Let us take the first part of the phrase: “A beautiful system of morality.” This is fairly easy to understand. Freemasonry is school of moral instruction. Throughout the three degrees, the initiate is taught numerous lessons on the subject of morality. These degrees discuss many different aspects of that concept including the physical and spiritual components of morality. In many ways, religion serves a similar role in a man’s life. Every religion teaches man to walk upright before God, gives him a sense of good and evil, and encourages him to pursue righteous ventures throughout his life. While Masonry is not a religion, it shares the purpose of moral instruction. However, Masonry’s method of teaching morality is very peculiar in modern times.
At this point, let us shift our focus to the following words: “veiled in allegory and illustrated by symbols.” The word ‘allegory’ is described by the dictionary as being “a symbolical narrative.”
A sketch of George Washington’s Masonic apron which features some of Masonry’s deep symbolism.
A symbolical narrative is any story crafted in order to portray a deeper meaning. The Masonic symbols in the legend of the Third Degree, Aesop’s Fables, and Jesus’ parables are all examples of allegory. Masonry uses allegorical tales throughout the Symbolic Lodge, York Rite, and Scottish Rite in order to teach its system of morality. In addition to the legends of each degree, a multitude of symbols are used to illustrate and reinforce the concepts of the degrees. This is where Masonry differs from many modern systems of moral instruction. Today, most religions and philosophies convey their moral teachings through a series of long lectures presented either written or orally. They utilize very little symbolism in order to educate their followers. Albert Mackey explains this in The Symbolism of Freemasonry.
“The older the religion, the more symbolism abounds. Modern religions may convey their dogmas in abstract propositions; ancient religions always conveyed them in symbols. Thus there is more symbolism in the Egyptian religion than in the Jewish, more in the Jewish than in the Christian, more in the Christian than in the Mohammedan, and, lastly, more in the Roman than in the Protestant.”
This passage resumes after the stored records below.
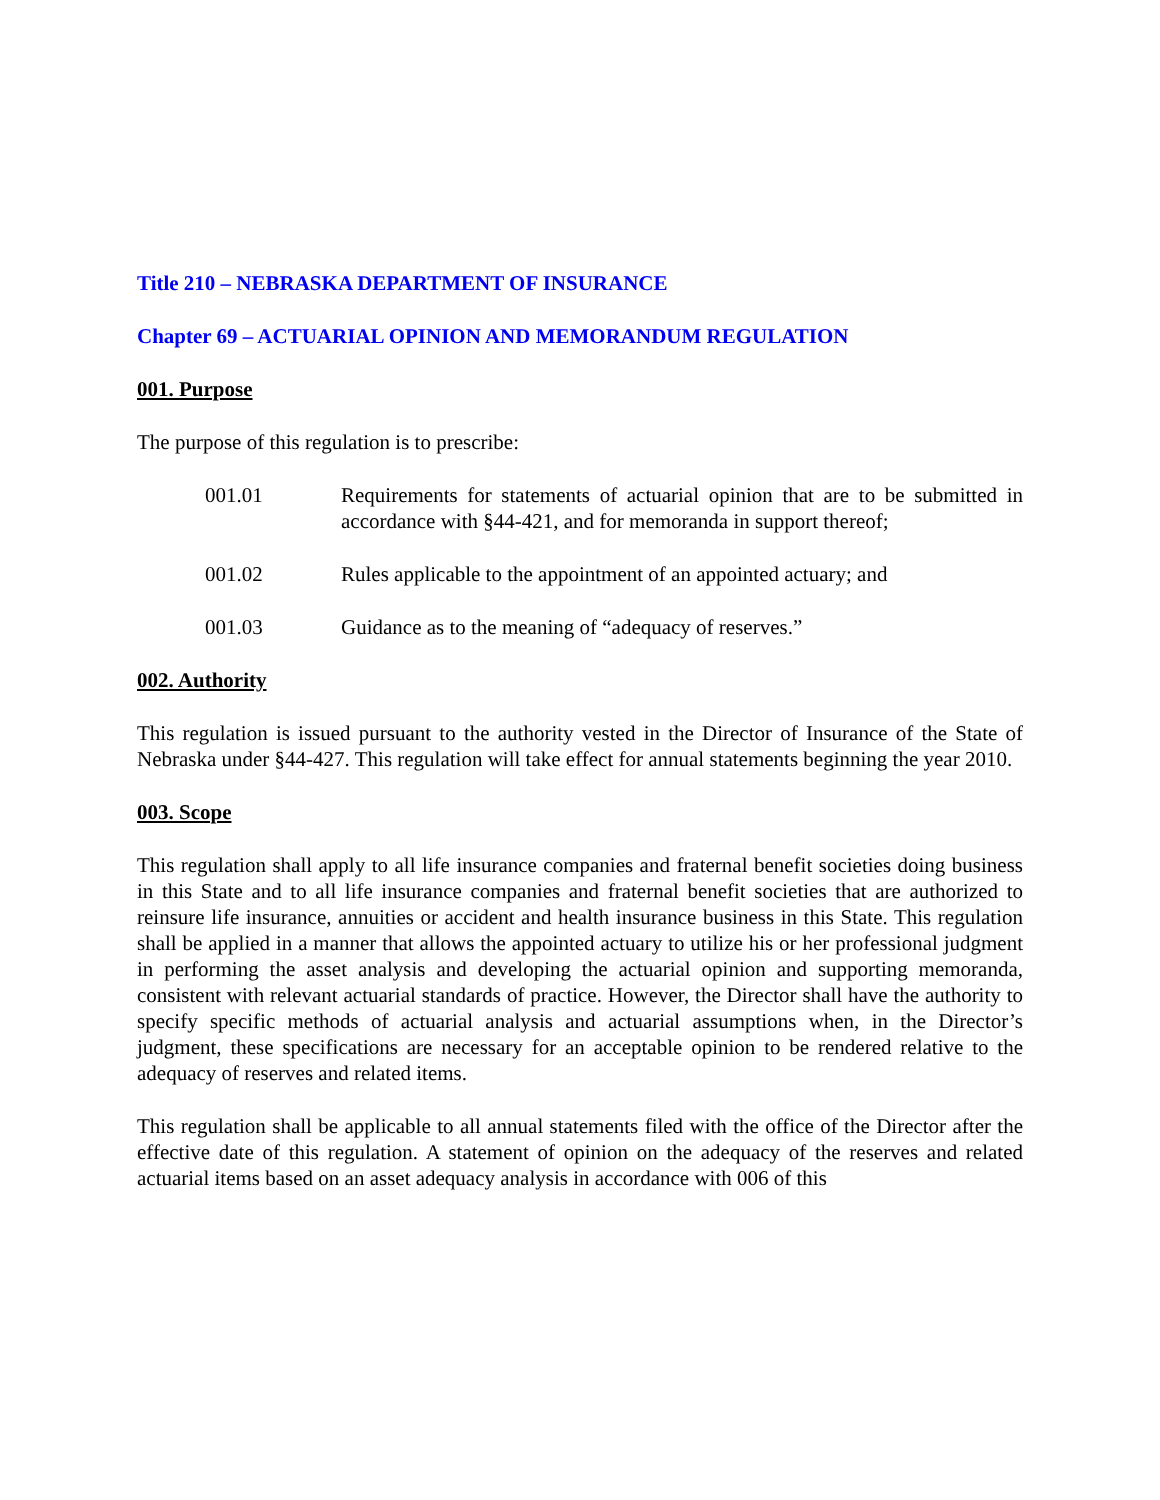Title 210 – NEBRASKA DEPARTMENT OF INSURANCE
Chapter 69 – ACTUARIAL OPINION AND MEMORANDUM REGULATION
001. Purpose
The purpose of this regulation is to prescribe:
001.01 Requirements for statements of actuarial opinion that are to be submitted in accordance with §44-421, and for memoranda in support thereof;
001.02 Rules applicable to the appointment of an appointed actuary; and
001.03 Guidance as to the meaning of “adequacy of reserves.”
002. Authority
This regulation is issued pursuant to the authority vested in the Director of Insurance of the State of Nebraska under §44-427. This regulation will take effect for annual statements beginning the year 2010.
003. Scope
This regulation shall apply to all life insurance companies and fraternal benefit societies doing business in this State and to all life insurance companies and fraternal benefit societies that are authorized to reinsure life insurance, annuities or accident and health insurance business in this State. This regulation shall be applied in a manner that allows the appointed actuary to utilize his or her professional judgment in performing the asset analysis and developing the actuarial opinion and supporting memoranda, consistent with relevant actuarial standards of practice. However, the Director shall have the authority to specify specific methods of actuarial analysis and actuarial assumptions when, in the Director’s judgment, these specifications are necessary for an acceptable opinion to be rendered relative to the adequacy of reserves and related items.
This regulation shall be applicable to all annual statements filed with the office of the Director after the effective date of this regulation. A statement of opinion on the adequacy of the reserves and related actuarial items based on an asset adequacy analysis in accordance with 006 of this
Masonry as an organization may only be a few centuries old, but its philosophical lessons can claim the most ancient of lineages. The moral education found inside the lodge is similar to that taught by any great religion, initiatic order, or school of philosophy. Take a second to think about your personal Masonic journey. Consider the moment when you were brought to light and received your first symbolic instruction. Think about how the solemn and deep language of symbolism enhanced your experience. Now imagine that the same lessons had been explained to you without the use of allegory or illustrated symbols. If you realize that the symbolic instruction provided a greater understanding of those moral precepts, you have discovered the true nature of Freemasonry.
The core of Freemasonry, and its Masonic symbols, is its allegorical and symbolic instruction. Without it, the order would not exist for it would have no purpose. It is Masonry’s language of symbolism that makes it appeal to the candid and industrious inquirer. It is Masonry’s allegorical legends that expose those ancient truths concealed within the fraternity. Symbolic instruction is our language, it is our identity, and it unveils the whole of Freemasonry.